[DATASET CONTENT Boundary: Start]

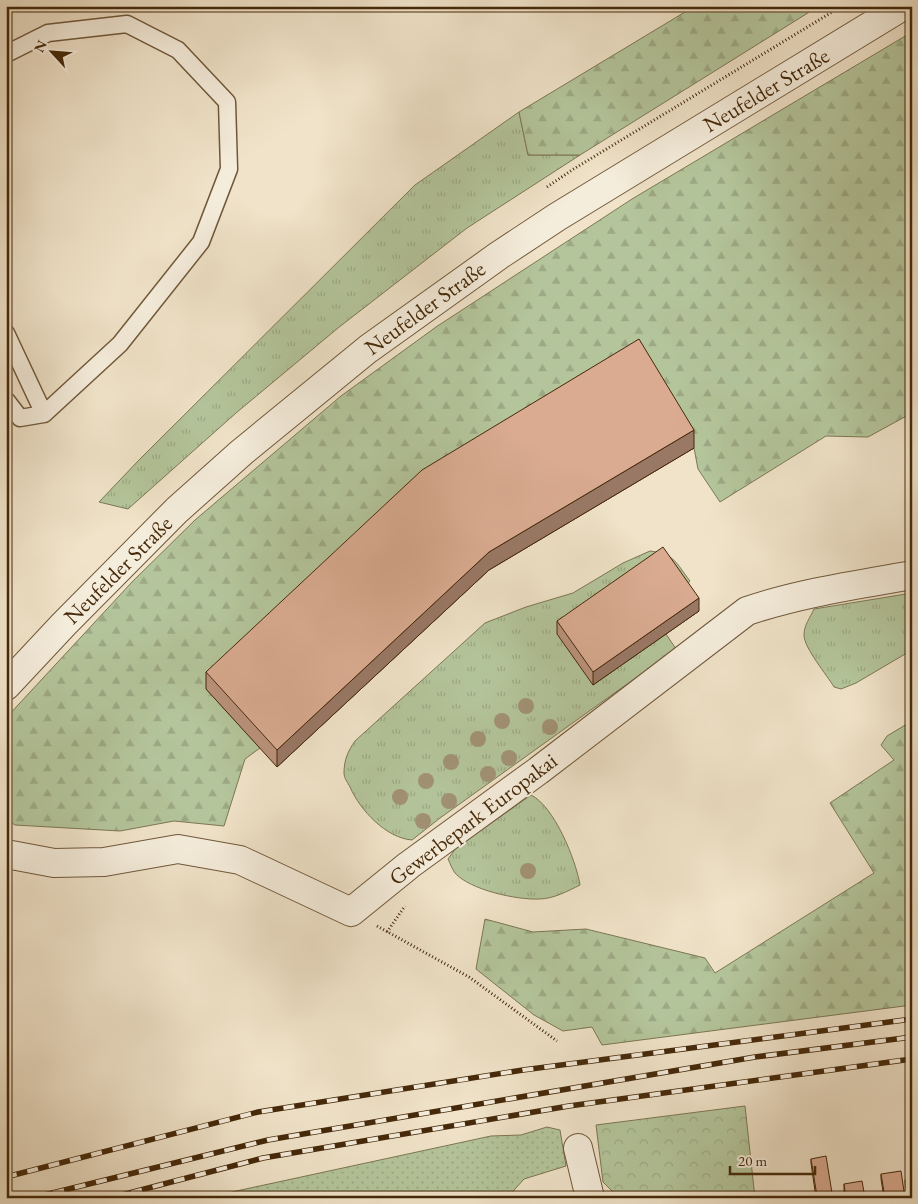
<svg xmlns="http://www.w3.org/2000/svg" width="918" height="1204" viewBox="0 0 918 1204" font-family="'EB Garamond',serif">
	<style>
		.grass { fill: url(#grass-tufts); stroke: #7c7752 }
		.forest { fill: url(#forest-firs); stroke: #7c7752 }
		.park { fill: url(#park-crowns); stroke: #7c7752 }
		.garden { fill: url(#garden-dots); stroke: #7c7752 }
		.lines { fill: none; stroke-linecap: round; stroke-linejoin: round }
		.service-casing { stroke: #70583a; stroke-width: 19 }
		.minor-casing { stroke: #70583a; stroke-width: 30 }
		.tertiary-casing { stroke: #70583a; stroke-width: 30 }
		.path { stroke: #45290a; stroke-width: 3; stroke-dasharray: 1 2.5; stroke-linecap: butt }
		.service { stroke: #f5eddc; stroke-width: 16 }
		.minor { stroke: #f5eddc; stroke-width: 28 }
		.tertiary { stroke: #f5eddc; stroke-width: 28 }
		.rail-casing { stroke: #45290a; stroke-width: 5.5 }
		.rail { stroke: #f5eddc; stroke-width: 4; stroke-dasharray: 11; stroke-linecap: butt }
		.tree { fill: #a19274 }
		.wall { fill: #bb937d; stroke: #45290a }
		.shaded-wall { fill: #997866; stroke: #45290a }
		.building { fill: #daab91; stroke: #45290a }
		.labels { text-anchor: middle; dominant-baseline: central; stroke-width: 4; stroke-linejoin: round; paint-order: stroke }
		.street-label { font-size: 22px; fill: #45290a; stroke: #f5eddc }
	</style>
	<defs>
		<pattern id="grass-tufts" width="24" height="20" patternUnits="userSpaceOnUse" patternTransform="scale(1.25)"><rect width="24" height="20" fill="#b4c59b"/><path d="M3 7l-1-3M5 7V3M7 7l1-3M15 17l-1-3M17 17v-4M19 17l1-3" fill="none" stroke="#9ca984"/></pattern>
		<pattern id="forest-firs" width="22" height="20" patternUnits="userSpaceOnUse" patternTransform="scale(1.25)"><rect width="22" height="20" fill="#b4c59b"/><path d="M5 1l3.5 6h-7zM16 11l3.5 6h-7z" fill="#9ca984"/></pattern>
		<pattern id="park-crowns" width="20" height="18" patternUnits="userSpaceOnUse" patternTransform="scale(1.25)"><rect width="20" height="18" fill="#b4c59b"/><path d="M2 6a3 3 0 1 1 6 0M12 15a3 3 0 1 1 6 0" fill="none" stroke="#9ca984"/></pattern>
		<pattern id="garden-dots" width="8" height="8" patternUnits="userSpaceOnUse" patternTransform="scale(1.25)"><rect width="8" height="8" fill="#b4c59b"/><path d="M2 2h.1M6 6h.1" fill="none" stroke="#9ca984" stroke-width="1.8" stroke-linecap="round"/></pattern>
	</defs>
	<rect width="100%" height="100%" fill="#f0e3c9"/>
	<filter id="stains"><feTurbulence type="fractalNoise" baseFrequency=".004" numOctaves="4"/><feColorMatrix values="0 0 0 0 .2 0 0 0 0 .09 0 0 0 0 .02 0 0 0 .5 -.17"/></filter>
	<radialGradient id="worn" r=".72"><stop offset=".6" stop-color="#630" stop-opacity="0"/><stop offset="1" stop-color="#630" stop-opacity=".3"/></radialGradient>
	<path class="grass" d="M519,112L528,155H580L467,228L338,328L236,413L128,509L99,502L139,460L415,185Z
		M650,551C675,554 676,563 690,581L683,588L666,634L676,649L440,818L412,840C386,838 360,810 350,787C348,783 344,778 344,773C344,760 348,751 355,741L485,623L526,607L573,593L623,563Z
		M912,590V650L856,683L841,689L834,687C827,675 804,648 804,635C804,625 810,618 814,609L906,594Z
		M531,795C554,806 576,860 580,885C568,891 553,899 539,899C517,900 470,890 455,873C452,869 450,863 448,859L456,848Z"/>
	<path class="forest" d="M695,6H819L580,155H528L519,112Z
		M912,32V413L868,437L826,436L720,502L698,469L694,448L206,689L260,748L245,759L224,826L174,821L120,831L15,825L6,819V718L132,582L195,520L341,396L436,327L632,199Z
		M912,721V1005L602,1045L592,1027L563,1031L534,1015L476,969L485,919L533,932L586,929L705,958L715,973L874,873L830,803L894,760L881,745L887,736Z"/>
	<path class="park" d="M745,1106L755,1198H624L615,1194L603,1182L596,1125Z"/>
	<path class="garden" d="M547,1127L560,1130L566,1166L524,1179L507,1198H204L491,1136L521,1135Z"/>
	<g class="lines">
		<g class="service-casing">
			<path id="service" d="M6,54L48,33L127,24L178,50L227,102L229,169L201,242L120,344L44,414L6,333
				M7,401L20,418L44,414"/>
		</g>
		<g class="minor-casing">
			<path id="minor" d="M6,854L54,863L104,862L178,849L240,860L351,912L409,865L538,771L747,611C800,593 856,585 912,575
				M578,1148L590,1198"/>
		</g>
		<g class="tertiary-casing">
			<path id="tertiary" d="M6,686L64,624L177,510L242,452L368,349L498,256L557,217L903,6"/>
		</g>
		<path class="path" d="M547,187L572,170L842,6
			M377,926L469,977L557,1041
			M387,932L405,906"/>
		<use href="#service" class="service"/>
		<use href="#minor" class="minor"/>
		<use href="#tertiary" class="tertiary"/>
		<g class="rail-casing">
			<path id="rail" d="M6,1177L258,1112L523,1070L912,1019
				M32,1198L268,1140L755,1057L912,1037
				M110,1198L263,1158L569,1106L912,1059"/>
		</g>
		<use href="#rail" class="rail"/>
	</g>
	<g class="tree">
		<circle cx="526" cy="706" r="8"/>
		<circle cx="502" cy="721" r="8"/>
		<circle cx="550" cy="727" r="8"/>
		<circle cx="478" cy="739" r="8"/>
		<circle cx="509" cy="758" r="8"/>
		<circle cx="451" cy="762" r="8"/>
		<circle cx="488" cy="774" r="8"/>
		<circle cx="426" cy="781" r="8"/>
		<circle cx="400" cy="797" r="8"/>
		<circle cx="449" cy="801" r="8"/>
		<circle cx="423" cy="821" r="8"/>
		<circle cx="528" cy="871" r="8"/>
	</g>
	<path class="wall" d="M694,448L489,570L277,767L206,689V672Z
		M699,611L593,685L557,634V621Z
		M811,1159L832,1193V1198H816L811,1163Z
		M881,1174L905,1198H884L881,1179Z
		M844,1184L865,1198H844Z"/>
	<path class="shaded-wall" d="M694,430V448L489,570L277,767V750L489,552Z
		M699,598V611L593,685V672Z"/>
	<path class="building" d="M639,339L694,430L489,552L277,750L206,672L422,470Z
		M663,547L699,598L593,672L557,621Z
		M826,1156L832,1193L817,1196L811,1159Z
		M901,1171L905,1198H885L881,1174Z
		M912,1179V1198H907L905,1180Z
		M862,1181L865,1198H846L844,1184Z"/>
	<g class="labels">
		<g class="street-label">
			<text transform="translate(766 90) rotate(-31)">Neufelder Straße</text>
			<text transform="translate(425 308) rotate(-36)">Neufelder Straße</text>
			<text transform="translate(118 570) rotate(-45)">Neufelder Straße</text>
			<text transform="translate(473 819) rotate(-37)">Gewerbepark Europakai</text>
		</g>
	</g>
	<rect width="918" height="1204" fill="none" stroke="#f0e3c9" stroke-width="25"/>
	<rect x="8" y="8" width="903" height="1189" fill="none" stroke="#45290a" stroke-width="2.5"/>
	<rect x="12" y="12" width="893" height="1179" fill="none" stroke="#45290a"/>
	<g transform="translate(52 52) rotate(296)" stroke="#f5eddc" stroke-width="4" paint-order="stroke">
	<path d="M0-4L9 19L0 12L-9 19Z" fill="#45290a"/>
	<text y="-8" font-size="14" font-weight="bold" text-anchor="middle" fill="#45290a">N</text>
	</g>
	<path d="M730 1166v8h85v-8" fill="none" stroke="#45290a" stroke-width="2.5"/>
	<text x="738" y="1166" font-size="15" fill="#45290a" stroke="#f5eddc" stroke-width="4" paint-order="stroke">20 m</text>
	<rect width="100%" height="100%" filter="url(#stains)"/>
	<rect width="100%" height="100%" fill="url(#worn)"/>
</svg>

[DATASET CONTENT Boundary: End]

■ **TRY IT**
Say the number of lines in the entries that have the string "forest", and only that.

■ **ANSWER TO THE PROBLEM**
3